## Written exercise:
Copy the listing below with every "Thursday" changed to "Thu" and everything else left as it is. Leave out the pictures.

··· Source data ···

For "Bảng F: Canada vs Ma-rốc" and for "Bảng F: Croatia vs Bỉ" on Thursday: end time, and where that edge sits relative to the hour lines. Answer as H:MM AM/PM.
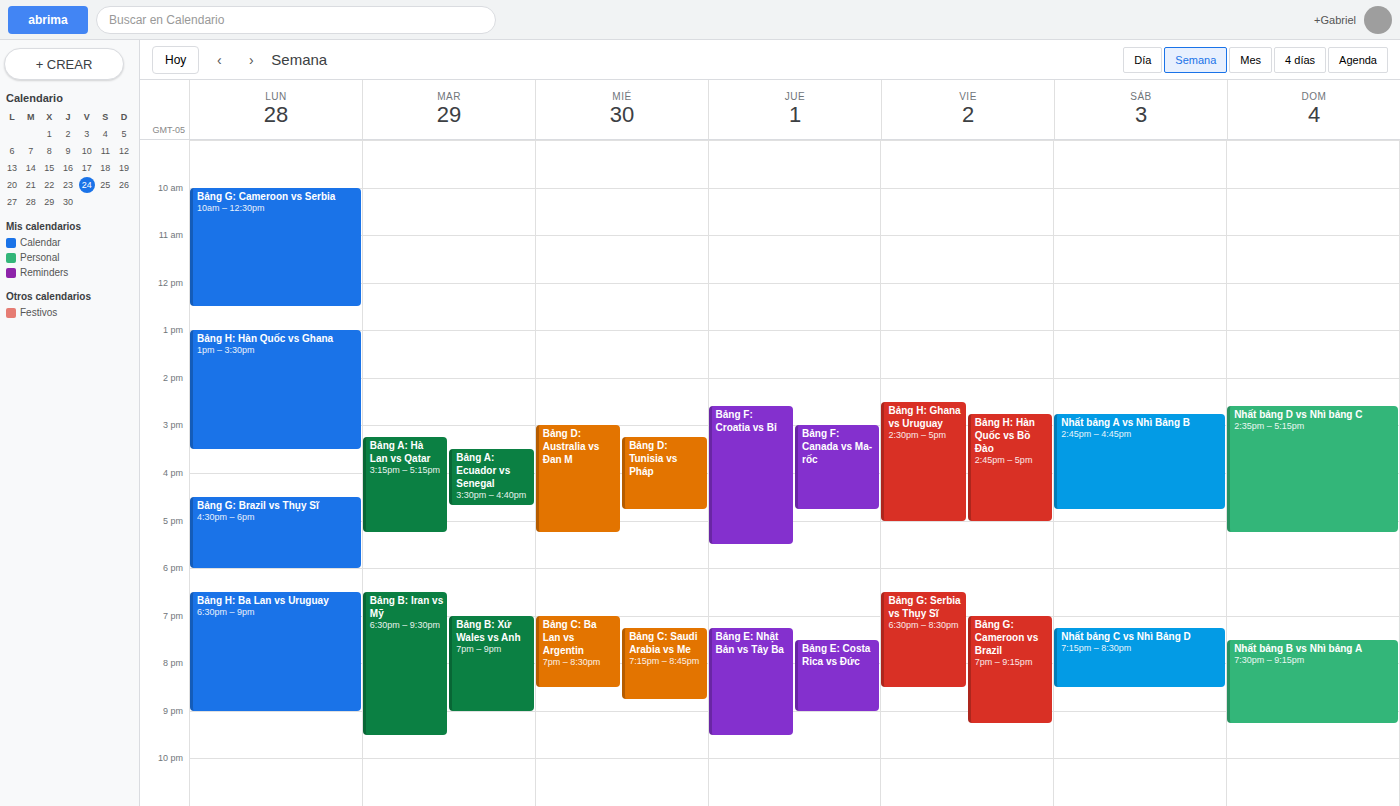
"Bảng F: Canada vs Ma-rốc": 4:45 PM, neither: three quarters of the way from the 4 PM line to the 5 PM line. "Bảng F: Croatia vs Bỉ": 5:30 PM, halfway between the 5 PM and 6 PM lines.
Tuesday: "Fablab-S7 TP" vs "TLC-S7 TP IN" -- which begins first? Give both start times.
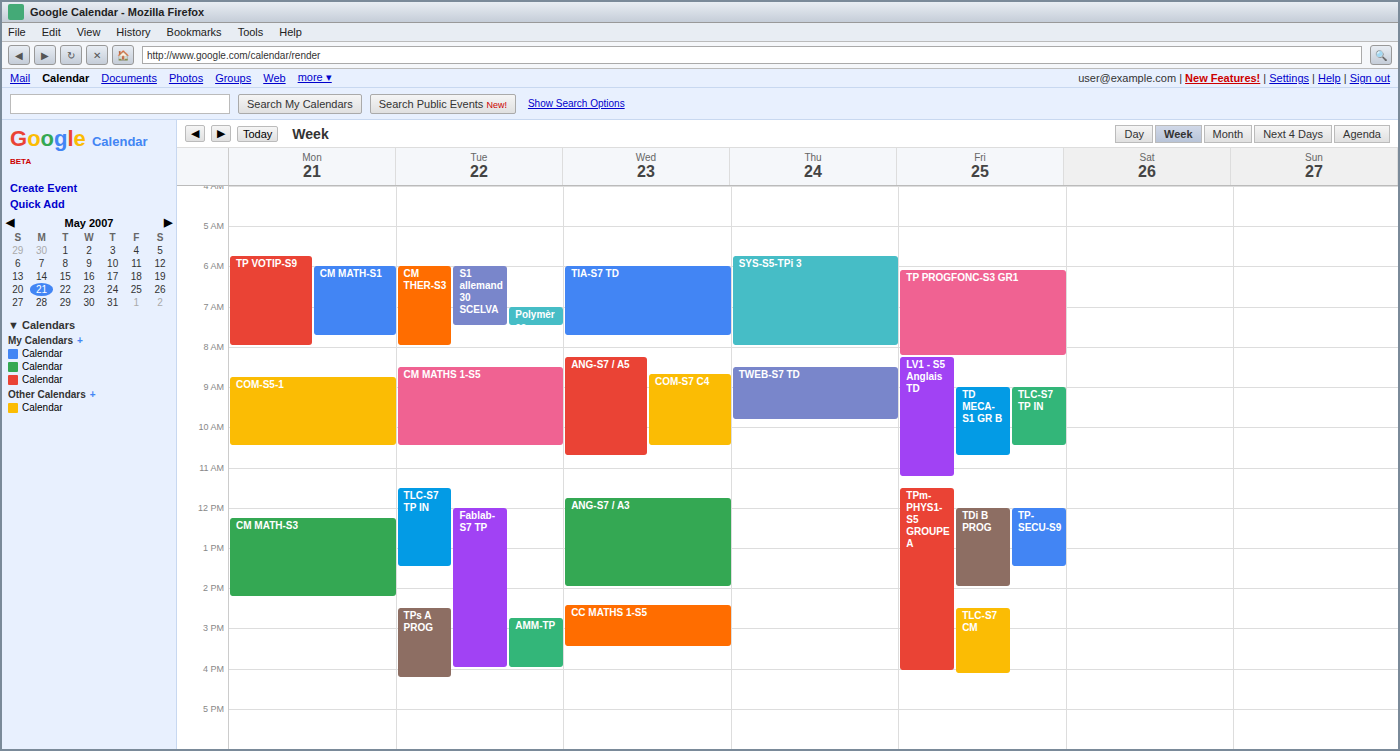
"TLC-S7 TP IN" 11:30 AM; "Fablab-S7 TP" 12:00 PM.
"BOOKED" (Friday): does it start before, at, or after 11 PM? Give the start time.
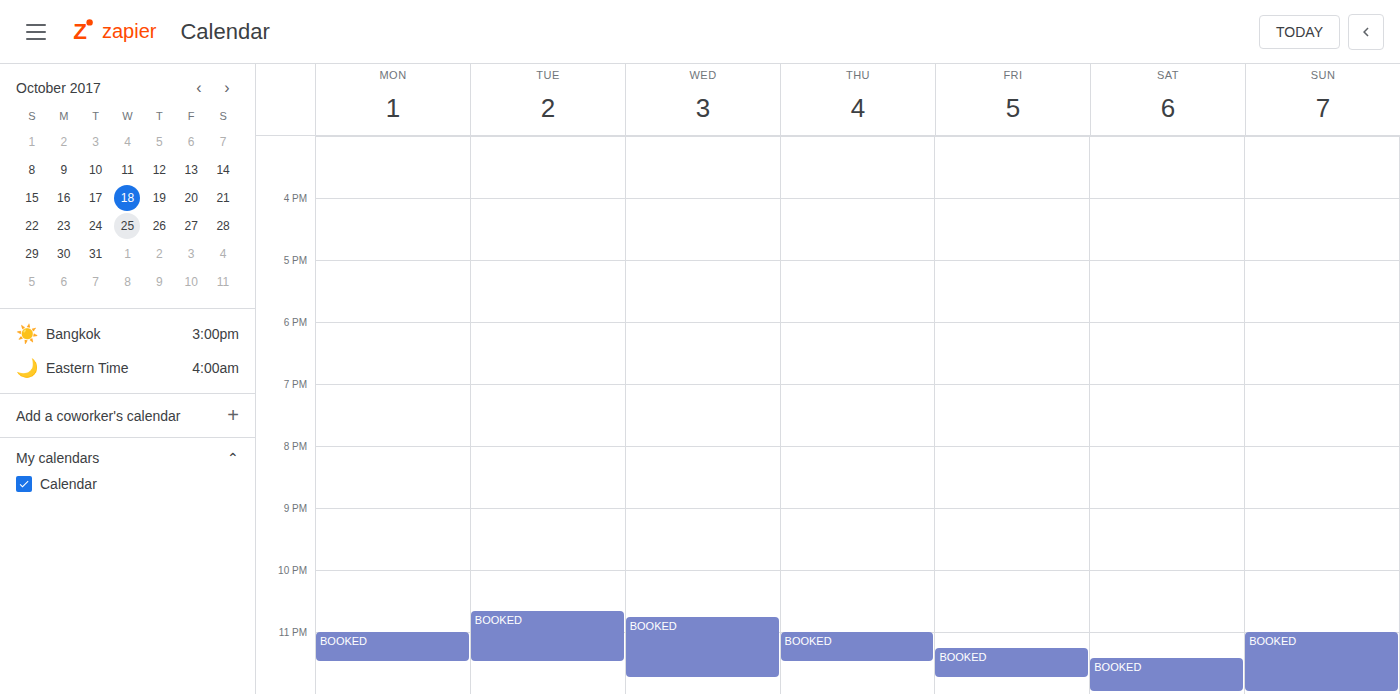
11:15 PM -- after 11 PM, 15 minutes below the 11 PM line.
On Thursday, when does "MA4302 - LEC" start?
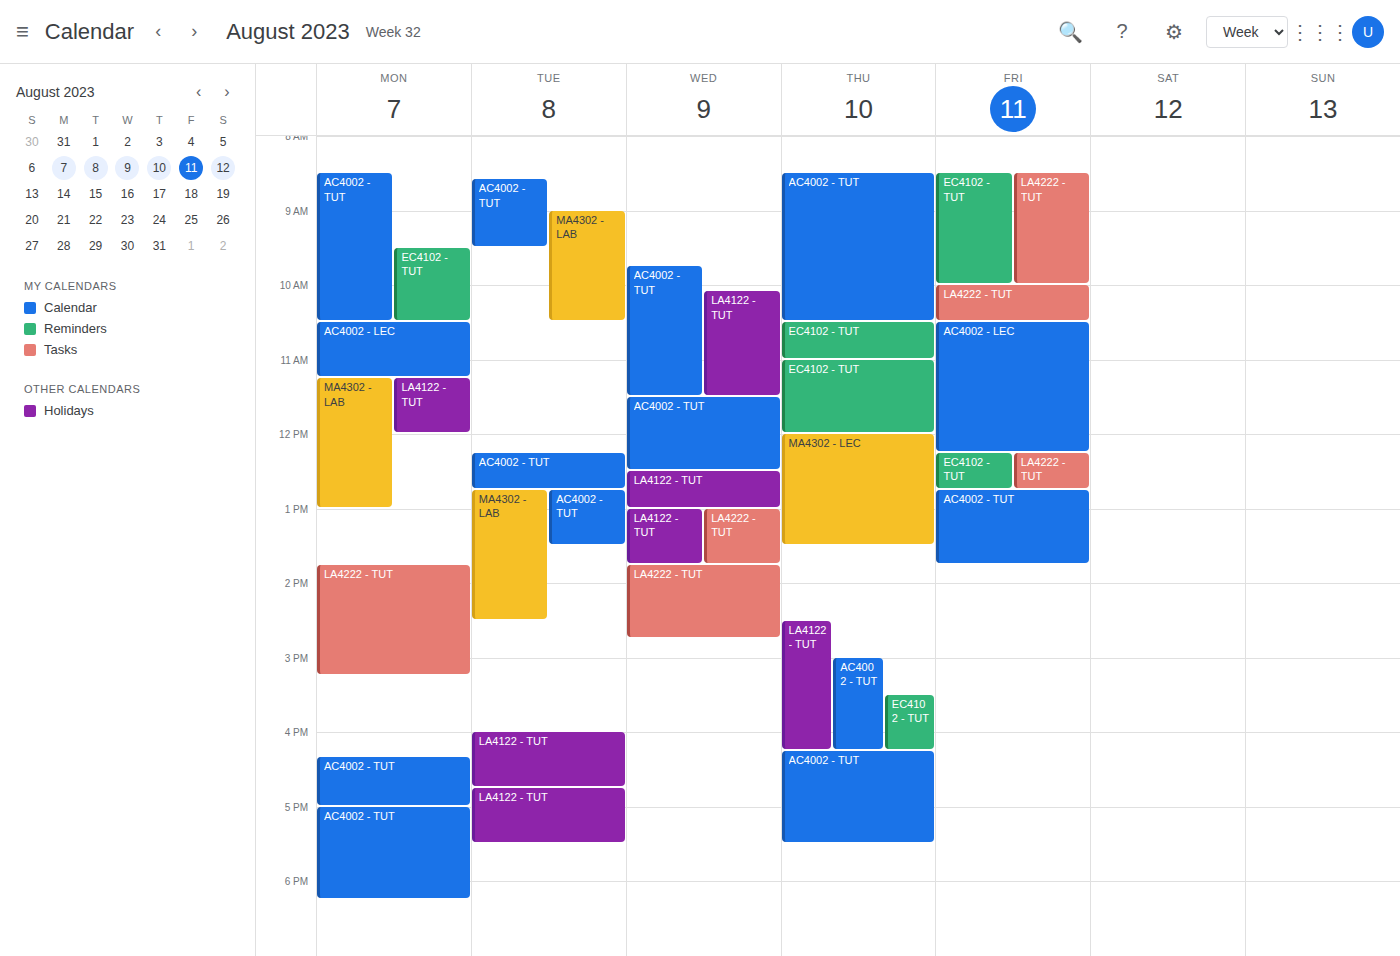
12:00 PM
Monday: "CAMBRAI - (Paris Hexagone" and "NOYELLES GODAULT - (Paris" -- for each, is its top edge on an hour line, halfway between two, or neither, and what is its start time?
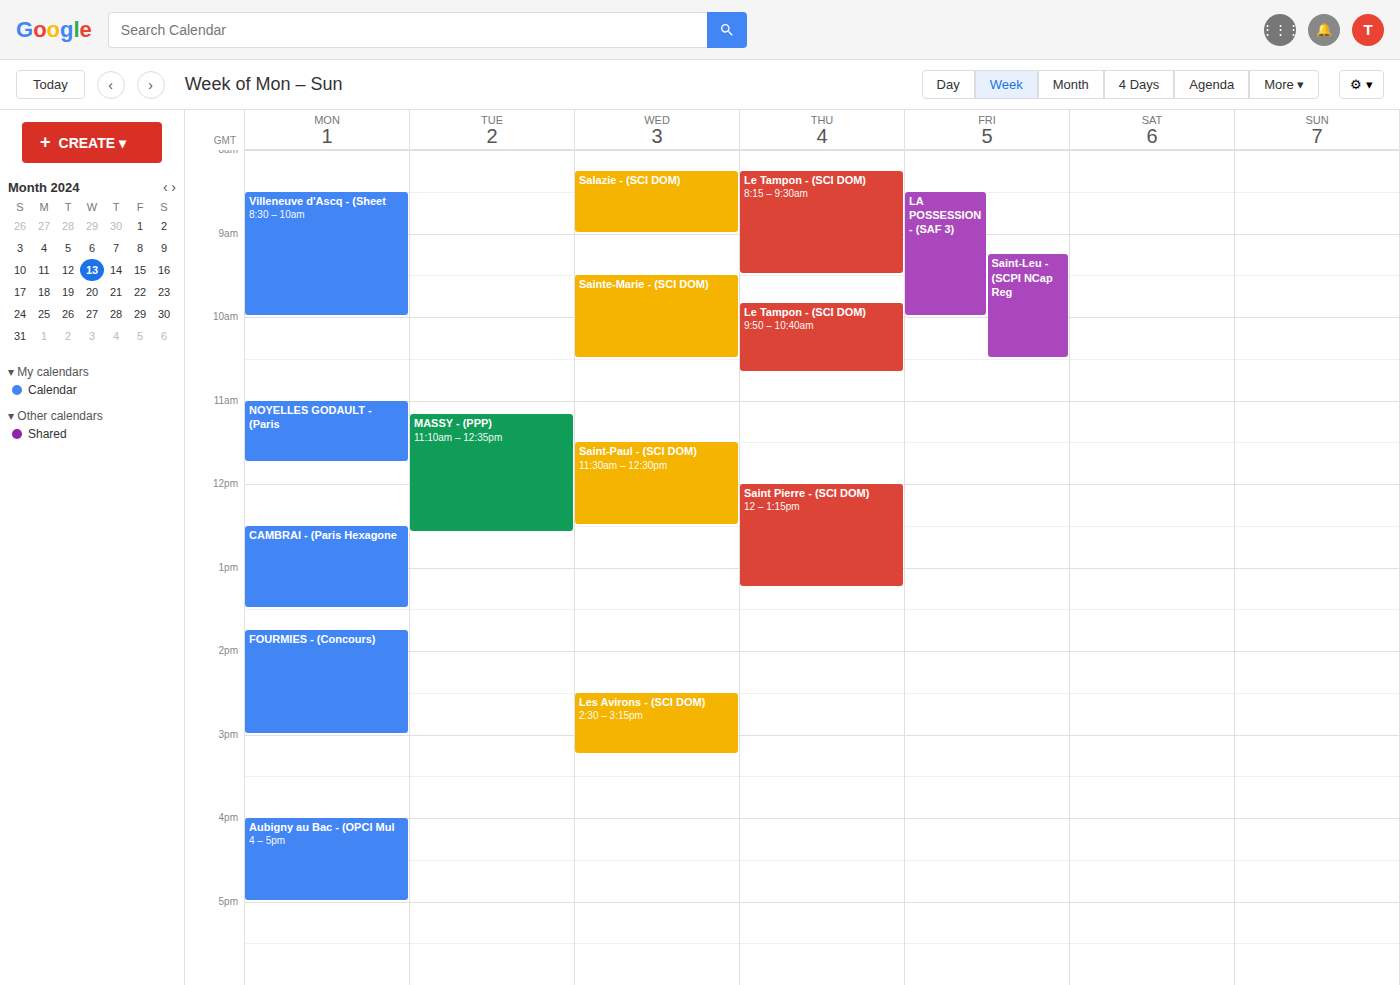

···

## Finished answer:
For "Bảng F: Canada vs Ma-rốc" and for "Bảng F: Croatia vs Bỉ" on Thu: end time, and where that edge sits relative to the hour lines. Answer as H:MM AM/PM.
"Bảng F: Canada vs Ma-rốc": 4:45 PM, neither: three quarters of the way from the 4 PM line to the 5 PM line. "Bảng F: Croatia vs Bỉ": 5:30 PM, halfway between the 5 PM and 6 PM lines.
Tuesday: "Fablab-S7 TP" vs "TLC-S7 TP IN" -- which begins first? Give both start times.
"TLC-S7 TP IN" 11:30 AM; "Fablab-S7 TP" 12:00 PM.
"BOOKED" (Friday): does it start before, at, or after 11 PM? Give the start time.
11:15 PM -- after 11 PM, 15 minutes below the 11 PM line.
On Thu, when does "MA4302 - LEC" start?
12:00 PM
Monday: "CAMBRAI - (Paris Hexagone" and "NOYELLES GODAULT - (Paris" -- for each, is its top edge on an hour line, halfway between two, or neither, and what is its start time?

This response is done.